• _本文抜粋_:

奨学生 レポート

外国人奨学生の顔写真

ジヨフジャエフ・ジャムフル
ウズベキスタン出身/2022~2023年度奨学生
筑波大学 理工情報生命学術院 博士前期課程

①来日して、最も感動したことと不思議におもったこと

 日本に住み始めてから驚いたことや感動したしたことは沢山ある。本エッセイでは日本インフラと日本社会について不思議に思った私の考えを述べたいと思う。

 初めて外国の空港に着くと最初の印象は到着点の空港と町から受ける。私は初めて体験した街は大阪市の関西空港の近くだった。海が近く、非常に綺麗なところだった。道路が滑らかで、クラクションがなく、交通の運行がスムーズで運転手も歩行者が安心して移動できる交通整備が私の初回の印象だった。来日2日目の朝に窓から眺めてみれば海岸の方に形の面白い石があった。近くに行き、隣の人に尋ねてみたら「これはテトラポットと言って、大きい波を抑える物だ」と教えてもらった。海がないウズベキスタン出身の人に新しい発見だった。街を散歩していれば色んなところに自動販売機が配置しており、道路には自転車用の道路があり、公衆トイレも沢山あった。しかも、公衆トイレで無料で利用できるにも関わらず非常に綺麗で、清潔に保たれていることに驚いた。また、歩道に目に障害を持つ人のための点字ブロックがあり、電車は時間通りに走り、レストランのメニューは写真付きで、お店のサービスが最高だった。コンビニでも商品購入以外にも多様なサービスが提供されていることにも大変驚いたことがある。

 私が最初に日本に来たのは2016年の4月で、国際交流基金の2週間の日本語研修で来ていた。日本社会と本格的に関わり始めたのは2017年の10月に筑波大学に留学したときからだ。大学(学部)時代の4年間で日本人と一緒に授業を受けてきて面白いと思った点がいくつかある。一つ目はノートのとり方だ。ウズベキスタンではコンスペクトと言って、教科書の重要なところだけノートに書き写すことを示す言葉がある。しかし、ウズベキスタンではコンスペクトをする人は少ない。しかし、日本の多くの大学生はノートではなく紙を使用し、図のように授業の重要な内容を抽出して書く。そして、テスト期間前に、配布資料ではなく自分がとったノートを使って勉強する。人によってこの勉強法が合わないこともあるが、私自身は自分の言葉に変えてノートする時に覚えやすいので、この勉強法を日本人の同期に習った。二つ目は水分補給だ。大学生はみんな机の上に必ずお茶か水を置いている。ウズベキスタンでは水筒とかお水を授業中に飲む人をあまり見たことがないが、日本の気候が違うからみんなそうしているだろうと思った。

保存済みデータの記録:
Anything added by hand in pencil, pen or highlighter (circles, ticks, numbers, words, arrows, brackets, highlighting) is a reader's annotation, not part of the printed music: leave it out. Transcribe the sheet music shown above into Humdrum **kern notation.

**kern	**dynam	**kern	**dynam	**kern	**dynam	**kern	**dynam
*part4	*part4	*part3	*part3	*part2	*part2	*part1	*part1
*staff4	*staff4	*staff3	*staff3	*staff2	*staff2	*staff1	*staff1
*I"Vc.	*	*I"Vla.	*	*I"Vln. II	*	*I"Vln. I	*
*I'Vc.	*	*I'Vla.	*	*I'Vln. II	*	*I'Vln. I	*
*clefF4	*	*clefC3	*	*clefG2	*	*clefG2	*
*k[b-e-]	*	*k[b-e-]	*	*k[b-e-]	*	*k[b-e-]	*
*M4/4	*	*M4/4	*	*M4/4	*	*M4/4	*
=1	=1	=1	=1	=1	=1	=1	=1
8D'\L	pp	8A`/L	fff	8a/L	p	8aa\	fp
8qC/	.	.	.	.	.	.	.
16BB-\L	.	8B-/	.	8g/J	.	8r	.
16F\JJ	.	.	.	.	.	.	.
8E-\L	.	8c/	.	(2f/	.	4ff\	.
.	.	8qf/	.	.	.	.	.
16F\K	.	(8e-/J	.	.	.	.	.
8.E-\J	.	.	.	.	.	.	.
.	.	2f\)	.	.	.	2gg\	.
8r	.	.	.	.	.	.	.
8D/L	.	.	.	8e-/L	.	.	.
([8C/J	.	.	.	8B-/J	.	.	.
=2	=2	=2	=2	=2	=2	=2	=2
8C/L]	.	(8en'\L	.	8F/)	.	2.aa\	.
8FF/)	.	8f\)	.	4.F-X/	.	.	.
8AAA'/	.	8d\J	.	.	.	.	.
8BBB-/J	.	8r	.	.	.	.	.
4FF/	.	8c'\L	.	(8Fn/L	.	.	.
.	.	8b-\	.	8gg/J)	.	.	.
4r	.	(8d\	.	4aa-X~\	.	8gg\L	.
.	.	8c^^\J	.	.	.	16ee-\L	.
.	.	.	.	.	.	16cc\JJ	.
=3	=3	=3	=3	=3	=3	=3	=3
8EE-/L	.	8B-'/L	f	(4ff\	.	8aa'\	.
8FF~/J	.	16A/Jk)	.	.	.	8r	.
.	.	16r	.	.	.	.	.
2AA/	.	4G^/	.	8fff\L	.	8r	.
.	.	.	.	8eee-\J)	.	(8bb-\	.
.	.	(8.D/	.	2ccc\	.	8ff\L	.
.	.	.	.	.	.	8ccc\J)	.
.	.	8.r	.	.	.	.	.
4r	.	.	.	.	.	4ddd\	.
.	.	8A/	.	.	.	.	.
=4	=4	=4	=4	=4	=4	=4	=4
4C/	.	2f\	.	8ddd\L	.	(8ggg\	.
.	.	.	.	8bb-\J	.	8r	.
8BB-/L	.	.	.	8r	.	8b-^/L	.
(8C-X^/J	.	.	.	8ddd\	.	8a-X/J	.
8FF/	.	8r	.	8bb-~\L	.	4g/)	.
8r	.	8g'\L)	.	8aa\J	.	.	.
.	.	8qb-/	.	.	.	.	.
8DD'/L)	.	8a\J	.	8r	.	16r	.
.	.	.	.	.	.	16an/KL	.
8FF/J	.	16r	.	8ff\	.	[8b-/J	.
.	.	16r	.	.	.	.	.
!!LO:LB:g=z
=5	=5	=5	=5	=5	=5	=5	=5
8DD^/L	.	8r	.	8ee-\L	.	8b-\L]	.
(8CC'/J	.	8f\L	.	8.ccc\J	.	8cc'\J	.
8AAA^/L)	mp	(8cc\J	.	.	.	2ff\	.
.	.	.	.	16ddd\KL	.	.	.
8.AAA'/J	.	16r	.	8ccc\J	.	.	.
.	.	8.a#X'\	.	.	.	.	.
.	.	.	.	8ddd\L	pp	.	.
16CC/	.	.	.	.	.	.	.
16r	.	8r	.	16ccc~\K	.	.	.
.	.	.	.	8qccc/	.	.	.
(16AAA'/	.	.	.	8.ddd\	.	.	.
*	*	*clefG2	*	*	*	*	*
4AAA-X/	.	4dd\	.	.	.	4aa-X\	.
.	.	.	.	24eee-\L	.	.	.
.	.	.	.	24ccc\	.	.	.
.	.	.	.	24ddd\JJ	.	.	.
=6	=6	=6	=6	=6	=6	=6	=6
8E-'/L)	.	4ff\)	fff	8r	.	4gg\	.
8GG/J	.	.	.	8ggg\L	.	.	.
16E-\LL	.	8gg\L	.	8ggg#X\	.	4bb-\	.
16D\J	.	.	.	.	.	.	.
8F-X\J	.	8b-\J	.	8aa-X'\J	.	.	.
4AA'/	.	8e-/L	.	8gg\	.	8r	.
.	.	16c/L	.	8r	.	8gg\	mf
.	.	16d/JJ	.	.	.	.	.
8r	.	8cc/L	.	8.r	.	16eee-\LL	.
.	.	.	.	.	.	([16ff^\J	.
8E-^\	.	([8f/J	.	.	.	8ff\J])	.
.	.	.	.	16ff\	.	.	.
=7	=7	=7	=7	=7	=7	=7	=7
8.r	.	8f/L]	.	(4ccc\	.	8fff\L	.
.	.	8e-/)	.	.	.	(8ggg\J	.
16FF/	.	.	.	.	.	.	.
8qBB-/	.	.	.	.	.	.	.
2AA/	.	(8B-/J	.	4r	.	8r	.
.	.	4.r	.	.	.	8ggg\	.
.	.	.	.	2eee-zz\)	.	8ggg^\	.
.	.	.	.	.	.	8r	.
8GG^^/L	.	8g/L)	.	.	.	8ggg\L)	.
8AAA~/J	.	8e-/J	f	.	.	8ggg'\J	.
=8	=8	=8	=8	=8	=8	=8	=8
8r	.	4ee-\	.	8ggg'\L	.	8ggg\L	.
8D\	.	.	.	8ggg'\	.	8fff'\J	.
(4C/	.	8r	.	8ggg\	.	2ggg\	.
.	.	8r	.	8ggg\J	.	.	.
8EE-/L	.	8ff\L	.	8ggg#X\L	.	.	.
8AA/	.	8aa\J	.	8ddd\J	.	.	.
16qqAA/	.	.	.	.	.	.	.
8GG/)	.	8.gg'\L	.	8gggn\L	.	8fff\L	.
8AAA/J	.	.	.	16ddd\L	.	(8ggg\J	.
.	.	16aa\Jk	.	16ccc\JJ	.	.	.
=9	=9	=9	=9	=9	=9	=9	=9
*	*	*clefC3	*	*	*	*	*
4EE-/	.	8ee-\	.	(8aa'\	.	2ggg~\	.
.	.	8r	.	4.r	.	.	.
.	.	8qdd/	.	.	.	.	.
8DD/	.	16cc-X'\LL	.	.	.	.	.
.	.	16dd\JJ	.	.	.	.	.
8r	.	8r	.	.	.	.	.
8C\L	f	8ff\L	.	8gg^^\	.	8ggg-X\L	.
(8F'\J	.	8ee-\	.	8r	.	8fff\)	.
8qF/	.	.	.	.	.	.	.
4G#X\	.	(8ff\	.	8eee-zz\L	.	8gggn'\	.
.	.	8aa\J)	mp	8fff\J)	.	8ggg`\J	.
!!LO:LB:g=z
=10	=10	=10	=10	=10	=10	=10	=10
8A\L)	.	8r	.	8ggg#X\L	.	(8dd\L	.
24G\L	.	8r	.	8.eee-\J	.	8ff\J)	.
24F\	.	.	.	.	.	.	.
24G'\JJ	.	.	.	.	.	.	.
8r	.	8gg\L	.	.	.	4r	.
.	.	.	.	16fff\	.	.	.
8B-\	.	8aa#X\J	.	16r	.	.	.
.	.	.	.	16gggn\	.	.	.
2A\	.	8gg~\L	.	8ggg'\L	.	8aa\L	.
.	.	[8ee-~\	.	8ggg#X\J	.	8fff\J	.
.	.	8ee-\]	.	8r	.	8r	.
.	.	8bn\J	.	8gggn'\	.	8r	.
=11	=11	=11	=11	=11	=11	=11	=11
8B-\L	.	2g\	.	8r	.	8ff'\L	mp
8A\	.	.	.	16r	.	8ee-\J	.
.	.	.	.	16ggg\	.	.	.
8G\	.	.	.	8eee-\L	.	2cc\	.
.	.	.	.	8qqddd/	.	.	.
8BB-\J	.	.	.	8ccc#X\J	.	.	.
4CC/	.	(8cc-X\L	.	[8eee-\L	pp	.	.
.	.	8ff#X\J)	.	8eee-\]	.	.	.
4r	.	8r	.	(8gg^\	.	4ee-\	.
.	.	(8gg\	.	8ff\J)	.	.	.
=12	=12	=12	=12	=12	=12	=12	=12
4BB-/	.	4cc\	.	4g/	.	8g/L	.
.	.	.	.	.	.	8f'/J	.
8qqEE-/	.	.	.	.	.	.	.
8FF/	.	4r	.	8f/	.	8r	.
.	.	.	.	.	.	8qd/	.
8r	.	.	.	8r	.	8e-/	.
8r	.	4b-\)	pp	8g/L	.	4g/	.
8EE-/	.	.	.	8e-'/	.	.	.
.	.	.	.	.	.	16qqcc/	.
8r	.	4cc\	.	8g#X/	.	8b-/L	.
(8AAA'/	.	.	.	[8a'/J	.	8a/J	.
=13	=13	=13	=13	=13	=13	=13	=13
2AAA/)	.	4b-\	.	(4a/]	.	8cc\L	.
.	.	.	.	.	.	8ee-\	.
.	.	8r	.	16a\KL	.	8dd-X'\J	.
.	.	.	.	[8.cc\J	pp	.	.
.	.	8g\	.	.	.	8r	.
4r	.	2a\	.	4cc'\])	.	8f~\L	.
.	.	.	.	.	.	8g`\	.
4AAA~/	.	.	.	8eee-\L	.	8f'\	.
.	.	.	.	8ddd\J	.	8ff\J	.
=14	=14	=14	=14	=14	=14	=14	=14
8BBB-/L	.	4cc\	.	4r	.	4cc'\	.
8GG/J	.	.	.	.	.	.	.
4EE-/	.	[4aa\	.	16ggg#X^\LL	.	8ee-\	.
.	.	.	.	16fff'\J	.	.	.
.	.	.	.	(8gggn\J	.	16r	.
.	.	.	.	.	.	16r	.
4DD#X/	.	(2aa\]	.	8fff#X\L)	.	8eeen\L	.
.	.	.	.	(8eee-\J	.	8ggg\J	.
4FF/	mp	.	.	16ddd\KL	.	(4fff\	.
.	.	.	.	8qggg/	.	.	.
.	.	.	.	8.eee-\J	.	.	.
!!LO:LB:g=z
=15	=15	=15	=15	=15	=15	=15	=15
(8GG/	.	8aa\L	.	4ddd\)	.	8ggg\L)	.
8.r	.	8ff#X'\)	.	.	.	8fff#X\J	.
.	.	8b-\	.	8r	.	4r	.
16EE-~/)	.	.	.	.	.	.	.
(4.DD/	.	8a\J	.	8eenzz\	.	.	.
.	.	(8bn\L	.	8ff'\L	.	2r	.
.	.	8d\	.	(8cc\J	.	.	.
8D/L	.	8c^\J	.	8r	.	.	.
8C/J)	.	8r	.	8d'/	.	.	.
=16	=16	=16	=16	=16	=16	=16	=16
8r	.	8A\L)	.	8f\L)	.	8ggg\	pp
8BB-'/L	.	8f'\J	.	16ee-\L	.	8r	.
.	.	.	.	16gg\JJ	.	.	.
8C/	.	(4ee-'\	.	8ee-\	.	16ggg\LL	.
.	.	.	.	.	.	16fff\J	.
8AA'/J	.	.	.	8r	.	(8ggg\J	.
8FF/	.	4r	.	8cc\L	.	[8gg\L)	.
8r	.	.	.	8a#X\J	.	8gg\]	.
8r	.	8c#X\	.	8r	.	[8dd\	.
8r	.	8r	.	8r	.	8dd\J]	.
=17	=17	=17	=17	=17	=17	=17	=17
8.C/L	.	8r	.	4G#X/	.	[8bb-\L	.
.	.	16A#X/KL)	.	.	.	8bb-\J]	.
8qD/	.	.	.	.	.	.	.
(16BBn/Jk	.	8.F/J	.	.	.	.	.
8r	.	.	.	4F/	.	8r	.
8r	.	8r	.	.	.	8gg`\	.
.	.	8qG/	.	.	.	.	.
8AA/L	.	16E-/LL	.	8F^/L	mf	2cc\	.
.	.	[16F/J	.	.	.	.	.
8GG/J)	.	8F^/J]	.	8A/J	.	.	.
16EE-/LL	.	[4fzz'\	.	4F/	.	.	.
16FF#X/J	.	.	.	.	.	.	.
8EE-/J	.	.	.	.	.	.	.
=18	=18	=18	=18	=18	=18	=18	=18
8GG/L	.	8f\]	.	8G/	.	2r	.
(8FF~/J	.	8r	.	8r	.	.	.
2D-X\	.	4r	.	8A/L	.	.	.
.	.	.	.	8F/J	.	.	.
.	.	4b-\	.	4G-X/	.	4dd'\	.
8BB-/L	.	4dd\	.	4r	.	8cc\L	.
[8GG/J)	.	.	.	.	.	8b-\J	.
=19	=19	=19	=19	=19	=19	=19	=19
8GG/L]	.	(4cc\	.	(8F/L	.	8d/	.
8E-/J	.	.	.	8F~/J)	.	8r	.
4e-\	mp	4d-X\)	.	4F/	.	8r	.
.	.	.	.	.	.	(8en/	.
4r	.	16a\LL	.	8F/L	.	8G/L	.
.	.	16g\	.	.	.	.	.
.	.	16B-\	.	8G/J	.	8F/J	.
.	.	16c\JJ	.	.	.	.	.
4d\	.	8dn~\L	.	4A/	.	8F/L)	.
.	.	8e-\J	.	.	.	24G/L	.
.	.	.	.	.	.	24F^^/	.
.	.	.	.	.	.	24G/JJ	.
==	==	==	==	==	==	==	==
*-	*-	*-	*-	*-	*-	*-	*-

• _課題の目的_: 奨学生レポートで、海岸にあった形の面白い石は何という物だと教えてもらったか。 データの行は奨学生レポートとは別の資料である。

• _想定解答_: テトラポットという、大きい波を抑える物。